Ugandan opposition leader Kizza Besigye has been in High Court as his lawyers cross-examine a woman accusing him of rape in 1997 and 1998, which he denies.
Dr Besigye was once President Museveni's personal physician
After his release on bail this week, Dr Besigye said the charges against him, which also include treason and terrorism, were politically motivated.
He was arrested after returning from exile to contest February's polls.
Meanwhile, President Yoweri Museveni is campaigning in Dr Besigye's home district in south western Uganda.
During the hearing, Joanita Kyakuwa alleged she was twice raped by Dr Besigye, in 1997 and 1998.
She said that she met President Museveni in 2001 and reported the rape to him in the presence of a policewoman.
Since then Ms Kyakuwa claimed she had been given security, accommodation and facilitation by the state.
The BBC's Will Ross in Uganda says Dr Besigye's attempt to defeat Mr Museveni - once his close ally - in next month's presidential election is not being helped by his court appearances.
The rape case will continue on Friday when Dr Besigye's treason trial is also due to begin.

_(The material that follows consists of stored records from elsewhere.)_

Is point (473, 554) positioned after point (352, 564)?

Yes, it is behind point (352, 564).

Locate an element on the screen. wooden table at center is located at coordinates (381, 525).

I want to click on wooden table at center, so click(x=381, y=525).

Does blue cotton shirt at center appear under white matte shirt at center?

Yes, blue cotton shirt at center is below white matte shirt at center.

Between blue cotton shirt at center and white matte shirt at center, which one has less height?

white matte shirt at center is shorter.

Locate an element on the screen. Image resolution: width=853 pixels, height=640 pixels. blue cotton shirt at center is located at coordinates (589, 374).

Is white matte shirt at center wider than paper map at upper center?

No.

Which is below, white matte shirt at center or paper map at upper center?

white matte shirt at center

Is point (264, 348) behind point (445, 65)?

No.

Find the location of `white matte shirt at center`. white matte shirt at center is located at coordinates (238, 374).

On Tuesday, Dr Besigye joined his four presidential rivals on the campaign trail addressing some 10,000 of his supporters in Kayunga district north-east of the capital, Kampala.

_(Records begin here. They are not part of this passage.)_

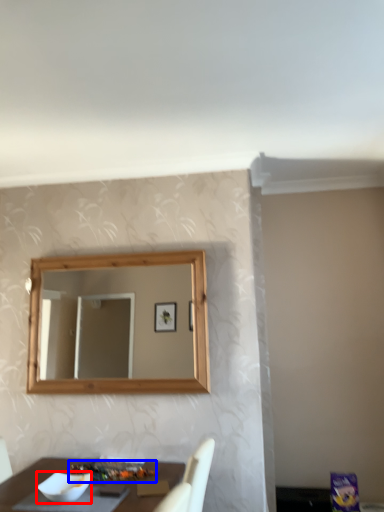
Question: Which point is further to the camera, bowl (highlighted by a red box) or food (highlighted by a blue box)?

Choices:
 (A) bowl
 (B) food

Answer: (B)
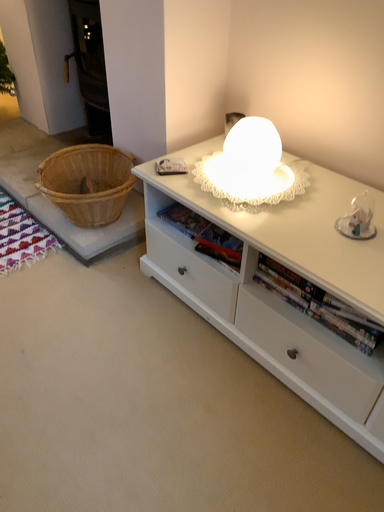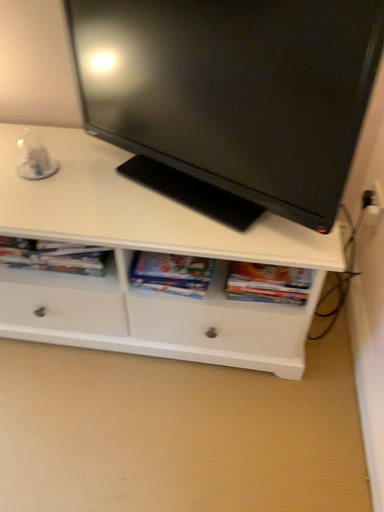
Question: Which way did the camera rotate in the video?

Choices:
 (A) rotated left
 (B) rotated right

Answer: (B)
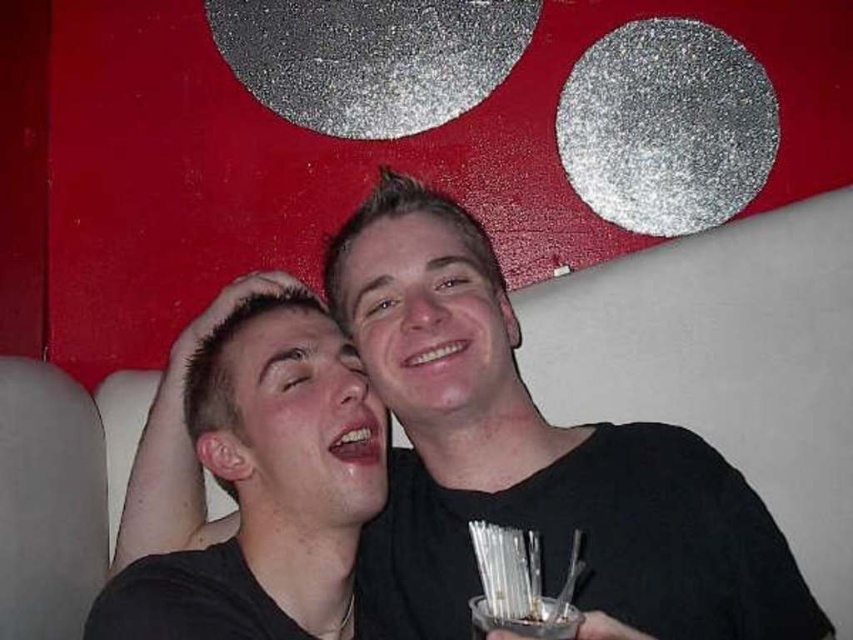
Question: From the image, what is the correct spatial relationship of black matte shirt at center in relation to clear plastic cup at lower center?

Choices:
 (A) left
 (B) right

Answer: (A)

Question: Does black matte shirt at center have a lesser width compared to smooth skin face at center?

Choices:
 (A) no
 (B) yes

Answer: (A)

Question: Considering the relative positions of black matte shirt at center and smooth skin face at center in the image provided, where is black matte shirt at center located with respect to smooth skin face at center?

Choices:
 (A) left
 (B) right

Answer: (B)

Question: Based on their relative distances, which object is nearer to the clear plastic cup at lower center?

Choices:
 (A) black matte shirt at center
 (B) smooth skin face at center

Answer: (A)

Question: Which point is closer to the camera?

Choices:
 (A) (265, 493)
 (B) (515, 627)
 (C) (189, 467)

Answer: (B)

Question: Which object is farther from the camera taking this photo?

Choices:
 (A) clear plastic cup at lower center
 (B) black matte shirt at center
 (C) smooth skin face at center

Answer: (B)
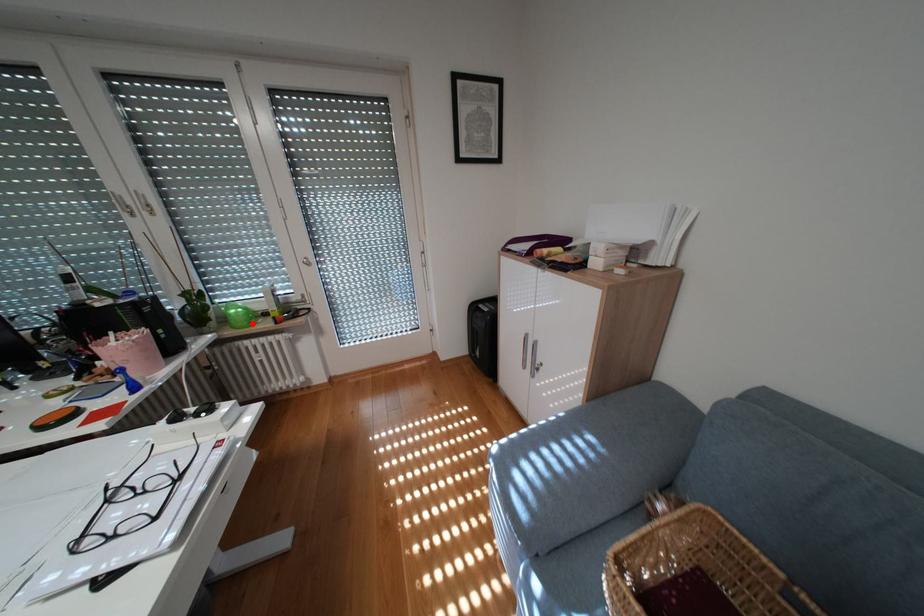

President Museveni has been in power since 1986
Dr Besigye criticised President Museveni over democracy and rights and said it was time for change in Uganda.

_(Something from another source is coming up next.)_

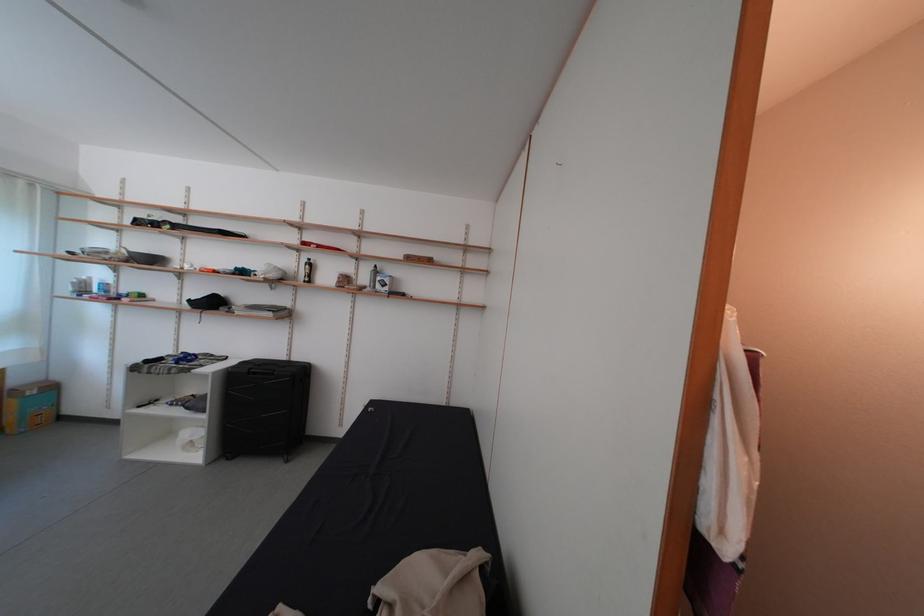
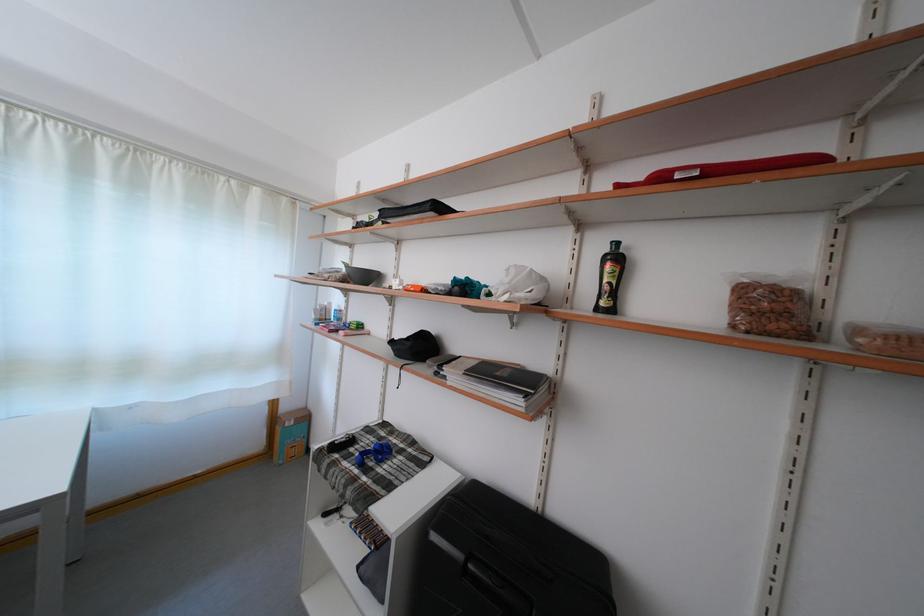
In the second image, find the point that corresponds to point (355, 288) in the first image.

(782, 321)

"This election is about democracy... this election is about a referendum on President Museveni. After we win, we shall invite our tormentors to come back to the table and see how democracy functions," he said.
While at his rally, President Museveni described Dr Besigye as a coward for leaving the army and said he must prove his innocence.
The president is under fierce international criticism for being reluctant to leave power and for the handling of his main political rival, but he still has considerable support, our correspondent says.
"I like Museveni so much because of bringing peace in Uganda," a woman shopkeeper in Kayunga said, unmoved by Dr Besigye's campaign message.
"I want to stay with Museveni," she said.
On Wednesday, Mr Museveni travelled to Rukungiri District, where our correspondent says he will have to campaign hard as it is the home area of Dr Besigye.
Dr Besigye is viewed as the first credible challenger to Mr Museveni, who has been in power for 19 years.
These will be the first multi-party elections since Mr Museveni took power.
The only woman in the race is the Uganda Peoples Congress party candidate, Miria Obote, wife to the late president Milton Obote.
UPC spokesman Joseph Ochieno told the BBC's Focus on Africa that their campaign was going very well and she had been overwhelmed by the reception she had received across Uganda.
"The Kizza Besigye saga has been rather unfortunate in terms of coverage but we are pleased he has been released. He should not have been imprisoned in the first place."